Les lectures ou relectures de livres et journaux (de vrais documents en papier, pas des bouts de textes reproduits sur Internet) qu'on a rangés sur nos tablettes au fil des décennies servent parfois à raviver des repères qui se sont effacés avec le temps et qui, au fond, conservent leur pertinence. Ainsi en est-il, entre autres, de ce cahier spécial du Devoir publié le 30 janvier 2000 à l'occasion du 90e anniversaire du quotidien montréalais.
Dans cette édition, on retrouve des textes de différentes époques signés par d'anciens rédacteurs du journal. J'ai en particulier retenu un texte d'André Laurendeau (ancien patron du Devoir et coprésident de la Commission B-B dans les années 1960), publié le 18 novembre 1958 après que le premier ministre de l'époque, Maurice Duplessis, eut appelé un policier pour expulser un journaliste du Devoir, Guy Lamarche, d'une de ses conférences de presse. Il n'avait aucune raison autre que sa hargne contre toute presse qui n'était pas servile...

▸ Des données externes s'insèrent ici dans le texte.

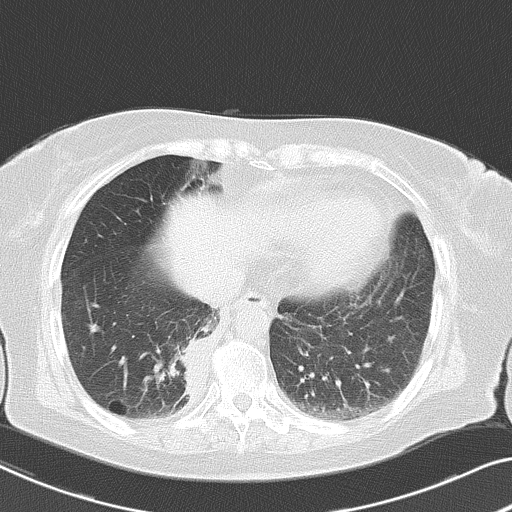
Chest CT, one axial slice. Position 15 of 53 along the scan axis. Reconstruction kernel B70f. 120 kVp. Lung window (W 1500 / L -600 HU). 512 × 512 image matrix. Patient: female, 70 years. Case-level facts recorded for this patient, not image findings: clinical TNM (as recorded): T2 N1 M1a.
Structures marked on this image (rectangle marked by the reading radiologist):
- lung tumour (recorded histology: adenocarcinoma): box from (x=167, y=323) to (x=209, y=409) px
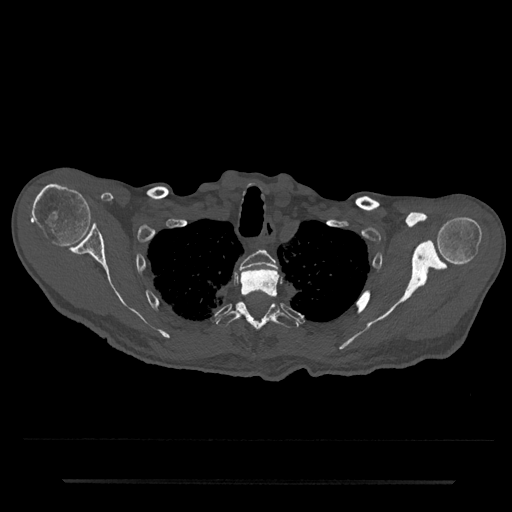
CT including the spine, one axial slice; position 648 of 797 along the scan axis; reconstruction kernel Br40s/3; 120 kVp; bone window (W 1800 / L 400 HU); 0.5 mm slice thickness; 512 × 512 image matrix, field of view 427 × 427 mm. Male patient, age 74 years. From the clinical record (not read from this slice): primary cancer: prostate.
Outlined on this slice (semi-automatically segmented with operator editing):
- T2 vertebra: box from (x=240, y=250) to (x=277, y=270) px
- T3 vertebra: (x=240, y=268)–(x=279, y=298)
- T4 vertebra: (x=216, y=302)–(x=299, y=331)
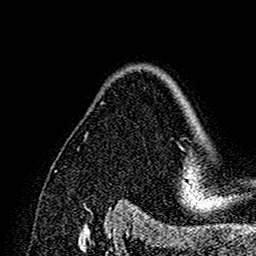
Breast MRI (dynamic contrast-enhanced), one axial slice. Cropped to one breast. Dynamic contrast-enhanced series, time point 2 of 7 at this slice position (early post-contrast). 1.5 T. TE 2.7 ms, TR 5.4 ms. 1 mm slice thickness. 256 × 256 image matrix. Female patient.
Annotated regions visible in this slice (semi-automatic segmentation, software-assisted and operator-edited):
- enhancing-tissue mask used for the functional tumour volume (all voxels passing the contrast-enhancement thresholds inside the analysis volume; usually the tumour): bounding box (x1, y1, x2, y2) in pixels: (170, 80, 195, 191)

Ce qui retient mon attention, ce ne sont pas tant les protestations justifiées de M. Laurendeau ou des groupes de journalistes québécois de l'époque, mais l'attitude des médias de langue anglaise, et notamment des journaux anglo-montréalais. Notant le silence initial de la presse anglophone de Montréal, il ajoute que la Gazette a publié là-dessus un article somme toute sympathique au gouvernement Duplessis et que le défunt Star ne voit pas dans l'expulsion du reporter du Devoir quelque chose de mauvais... tout au plus un geste maladroit. À la question qui s'impose - Pourquoi? - André Laurendeau répond ceci :
« Les journaux anglophones du Québec se comportent comme les Britanniques au sein d'une colonie d'Afrique.

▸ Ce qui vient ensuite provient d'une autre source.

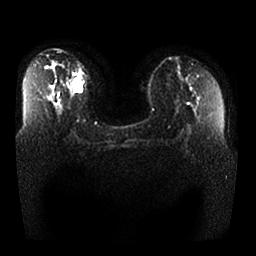
Breast MRI, one axial slice. Position 14 of 25 along the scan axis. Diffusion-weighted series; image 2 of 4 stored at this slice position (different b-values; order by instance number). 1.5 T. 4 mm slice thickness. 256 × 256 image matrix, field of view 370 × 370 mm. Female patient.
Annotated regions visible in this slice (expert manual segmentation):
- tumour on diffusion-weighted imaging: bounding box [x1, y1, x2, y2] px = [71, 78, 83, 93]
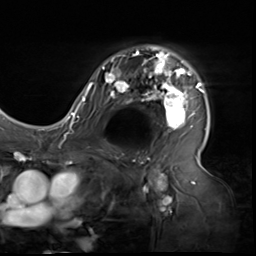
Breast MRI (dynamic contrast-enhanced), one axial slice; position 42 of 64 along the scan axis; cropped to one breast; dynamic contrast-enhanced series, time point 2 of 9 at this slice position (early post-contrast); 3 T; TE 1.5 ms, TR 4.7 ms; 256 × 256 image matrix, field of view 246 × 246 mm. Female patient.
Annotated regions visible in this slice (semi-automatic segmentation, software-assisted and operator-edited):
- enhancing-tissue mask used for the functional tumour volume (all voxels passing the contrast-enhancement thresholds inside the analysis volume; usually the tumour): bounding box [x1, y1, x2, y2] px = [80, 47, 206, 135]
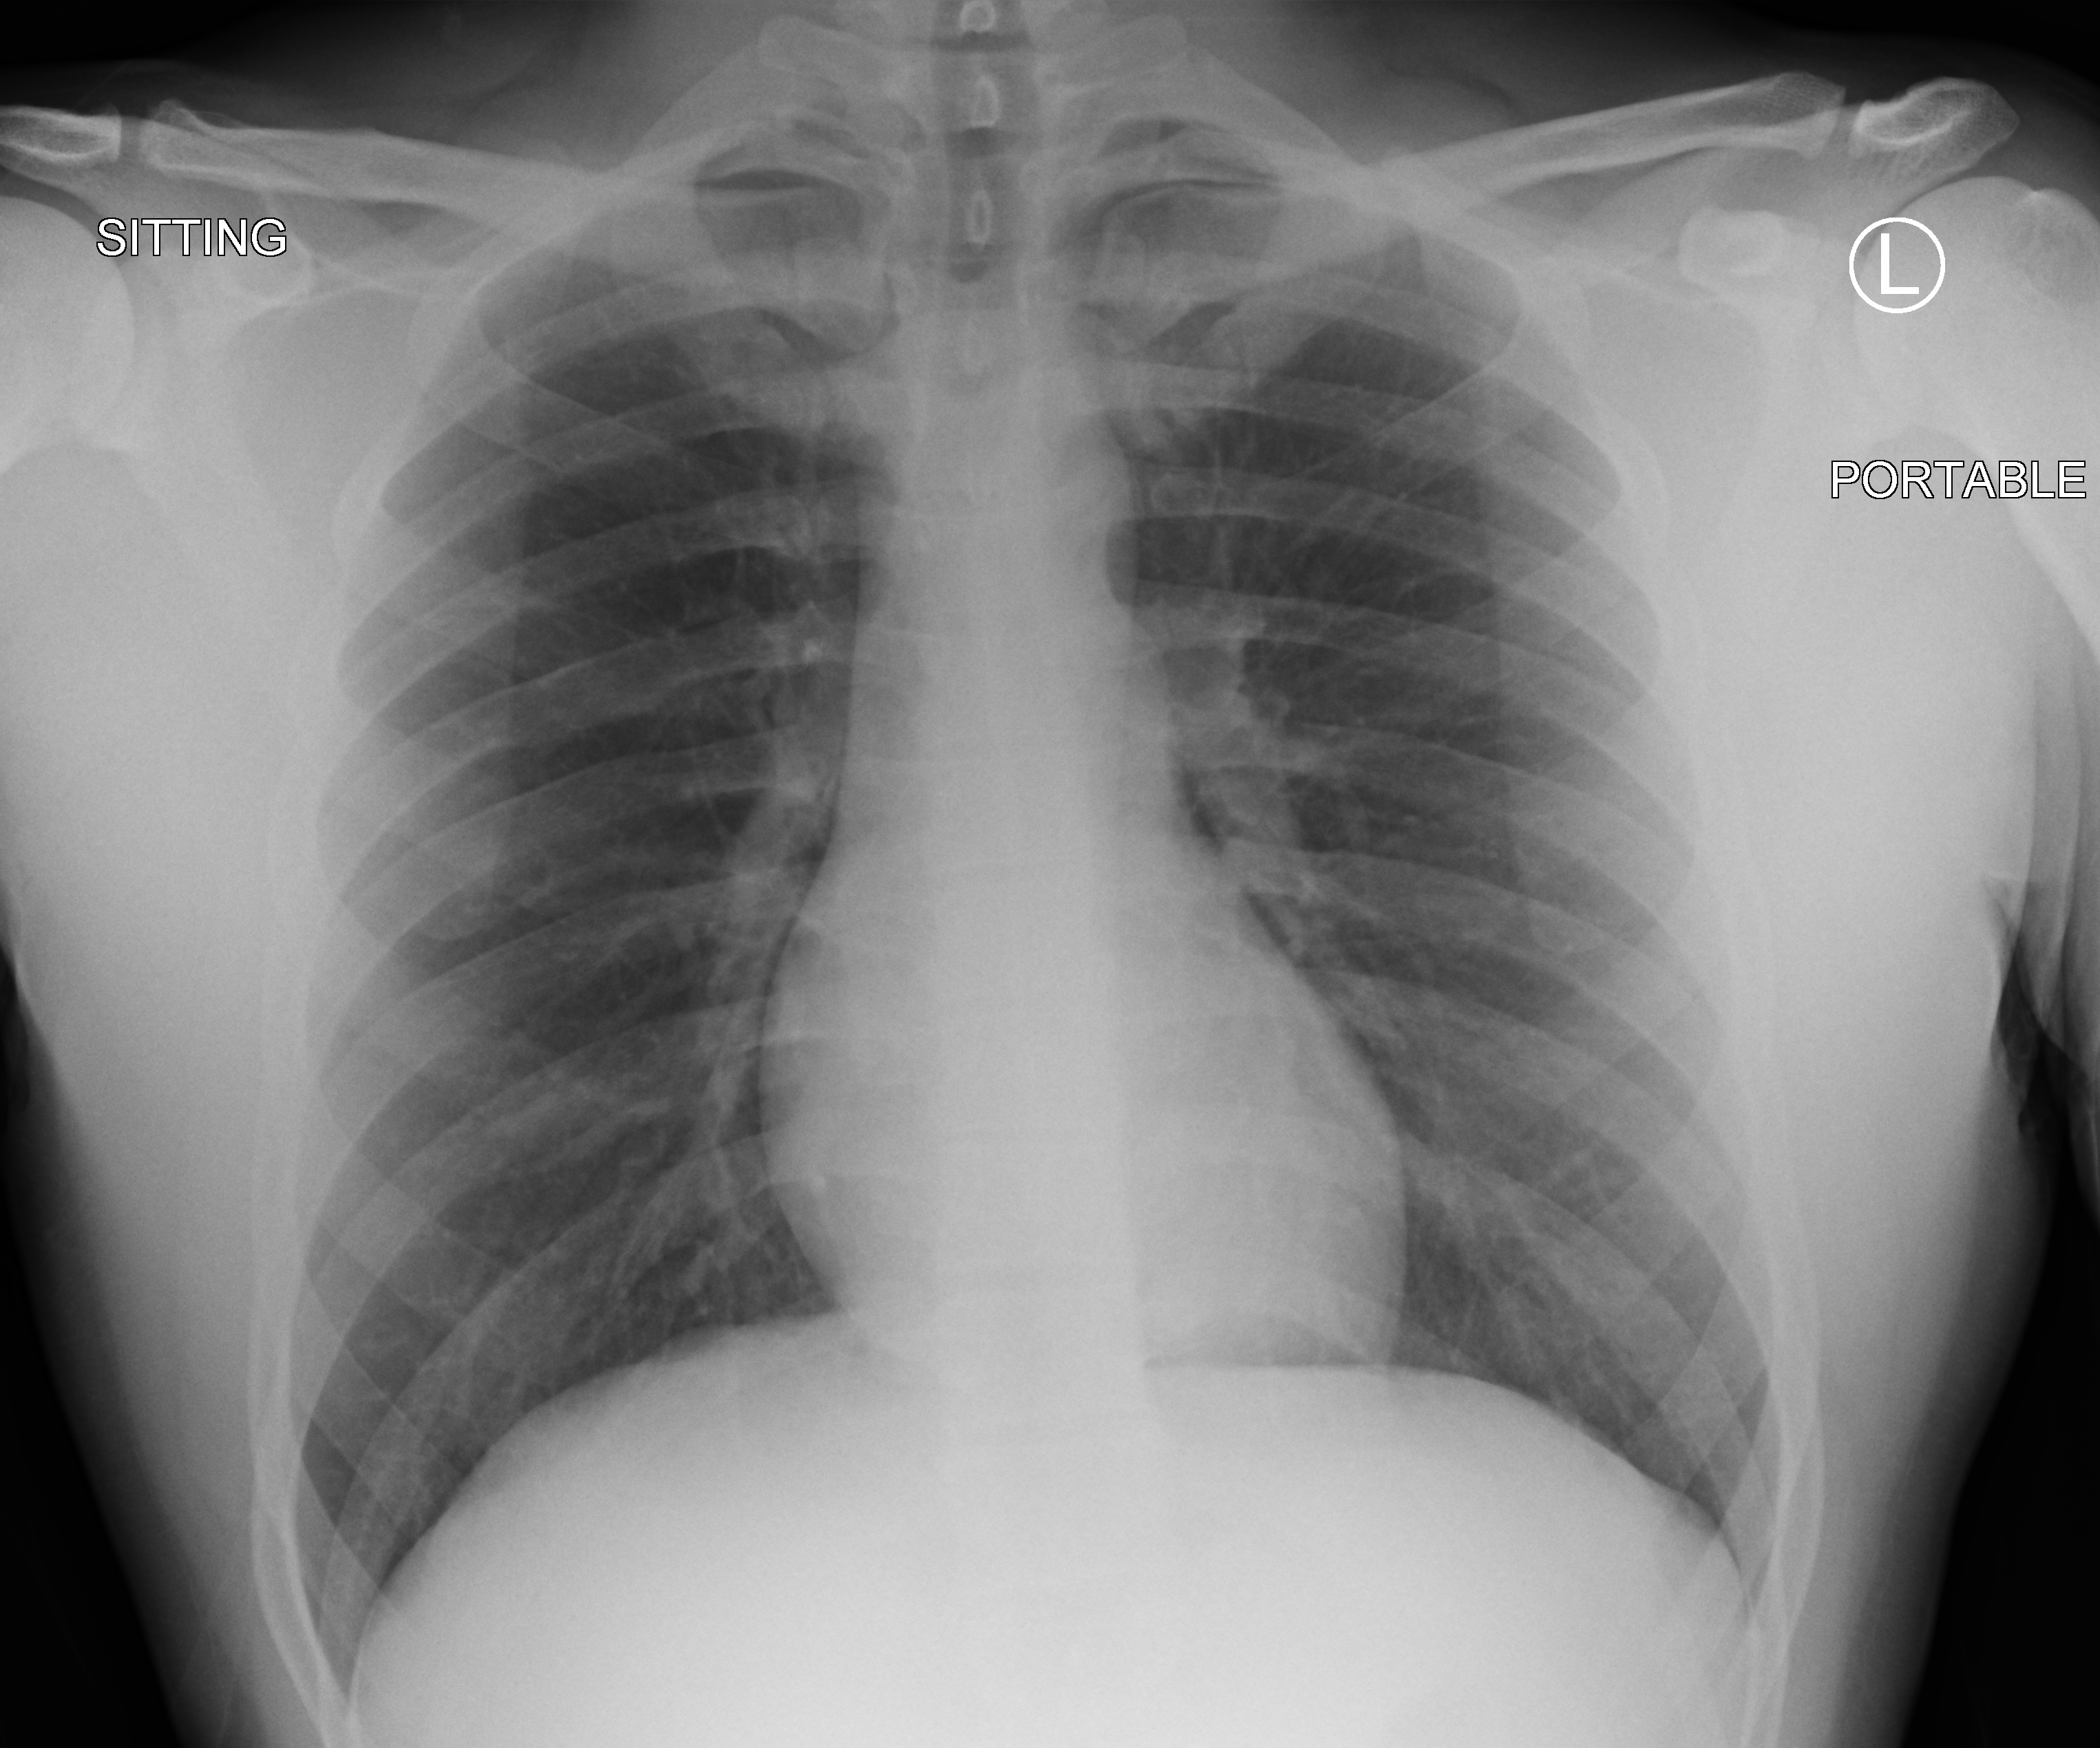
Chest X-ray (portable), anteroposterior (AP) projection. Male patient hospitalised with COVID-19, age 18–59 years.
Hospital-stay facts (about this admission, not read from this image; timing relative to this image not recorded):
- COPD (admission record): no
- length of hospital stay: 1 day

« Les Britanniques ont le sens politique, ils détruisent rarement les institutions juridiques d'un pays conquis. Ils entourent le roi nègre mais ils lui passent des fantaisies. Ils lui ont permis à l'occasion de couper des têtes: ce sont les moeurs du pays. Une chose ne leur viendrait pas à l'esprit: et c'est de réclamer d'un roi nègre qu'il se conforme aux hauts standards moraux et politiques des Britanniques.
« Il faut obtenir du roi nègre qu'il collabore et protège les intérêts des Britanniques. Cette collaboration assurée, le reste importe moins. Le roitelet viole les règles de la démocratie? On ne saurait attendre mieux d'un primitif. »

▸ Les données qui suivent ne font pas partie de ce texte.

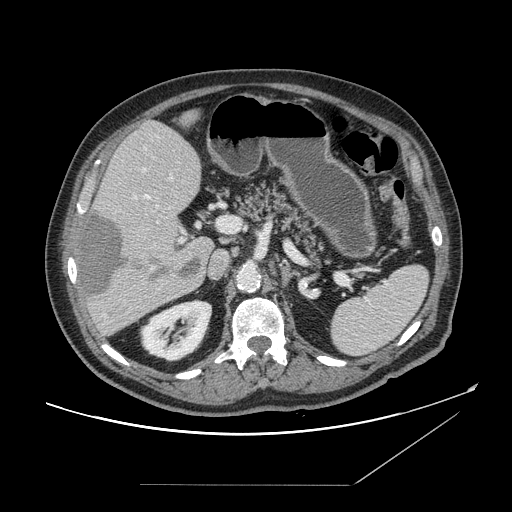
Contrast-enhanced abdominal CT, one axial slice. Soft-tissue window (W 400 / L 40 HU). 2.5 mm slice thickness. 512 × 512 image matrix, field of view 416 × 416 mm. From the clinical record (not read from this slice): patient: male, age 67 years at operation; diagnosis: colorectal cancer liver metastases, imaged before liver resection; multiple liver metastases: no; largest metastasis: 2.2 cm; disease in both lobes: no.
Outlined on this slice (manually delineated by an expert):
- hepatic veins: bounding box [x1, y1, x2, y2] px = [143, 169, 173, 270]
- liver: [78, 110, 213, 336]
- planned liver remnant (the part of the liver to remain after resection): [98, 110, 213, 249]
- portal vein (with intrahepatic branches): [134, 196, 231, 243]
- liver metastasis: [85, 214, 202, 299]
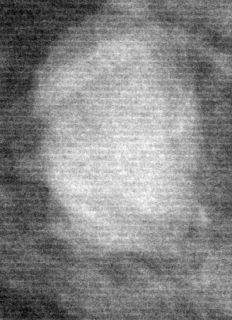
Cropped region of a digitized screen-film mammogram centred on a radiologist-marked abnormality; right breast; CC view; BI-RADS breast density category 2 (scale 1–4).
Mass, shape oval, margins circumscribed; BI-RADS assessment category 4; pathology result (as recorded, not read from the image): benign.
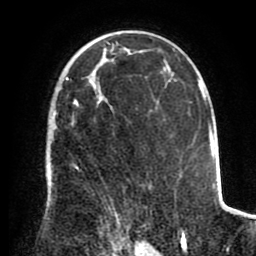
Breast MRI (dynamic contrast-enhanced), one axial slice; position 58 of 80 along the scan axis; cropped to one breast; dynamic contrast-enhanced series, time point 2 of 8 at this slice position (early post-contrast); 1.5 T; TE 2.6 ms, TR 5.6 ms; 2 mm slice thickness; 256 × 256 image matrix, field of view 170 × 170 mm. Female patient.
Structures marked on this image (semi-automatically segmented with operator editing):
- enhancing-tissue mask used for the functional tumour volume (all voxels passing the contrast-enhancement thresholds inside the analysis volume; usually the tumour): bounding box (x1, y1, x2, y2) in pixels: (48, 77, 119, 223)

Le colonialisme constituait à l'époque une grille d'analyse fréquente pour expliquer le comportement collectif, passé et actuel des francophones « colonisés » du Québec et de nos « Rhodésiens », pour employer l'expression de René Lévesque. Ce dernier avait aussi analysé le Québec du début des années 1970 d'un point de vue similaire. Il écrivait en 1971 dans dans la préface d'un des volumes de la grande série L'humanité en marche, ce qui suit :
« Ce que nous vivons, et qui dicte la seule démarche susceptible d'aboutir à l'émancipation, c'est un colonialisme feutré qui parvient dangereusement à donner les apparences de son contraire.
« Citoyen d'une société dépendante et bien manipulée, mais nanti de tous les droits dont le libéralisme anglo-saxon a gratifié l'individu, privé de surcroit de cette perception brutale de son infériorité que le racisme impérial imposait à l'homme de couleur, le Québécois devint ce qu'un de nos écrivains de la révolte a décrit d'une formule lapidaire : "le nègre blanc d'Amérique".
« Comme le chien de La Fontaine, le Québec français a si longtemps porté son collier feutré que, souvent, même ceux qui l'ont enfin brisé en gardent, sinon la nostalgie, en tout cas un réflexe conditionné d'incertitude et d'hésitation devant le défi troublant de la responsabilité nationale.
« De ce colonialisme de bonne compagnie, il est en fin de compte bien plus malaisé de sortir que de l'autre, celui qui ne se déguise pas et qui, à force d'exploitation et de violence ouverte, amène les "damnée de la terre" à se dresser en bloc contre lui. »
Il serait intéressant d'analyser le comportement actuel des médias anglophones avec une telle grille d'analyse, notamment dans le débat sur la Charte des valeurs et sur les dérivés de la Loi 101 (y compris le défunt projet de loi 14). Dans l'un comme dans l'autre, le peuple québécois s'affranchit enfin des valeurs « coloniales » traditionnelles, par l'affirmation de principes nettement laïcs et républicains, ainsi que par les multiples tentatives de consécration du français comme langue commune de la nation.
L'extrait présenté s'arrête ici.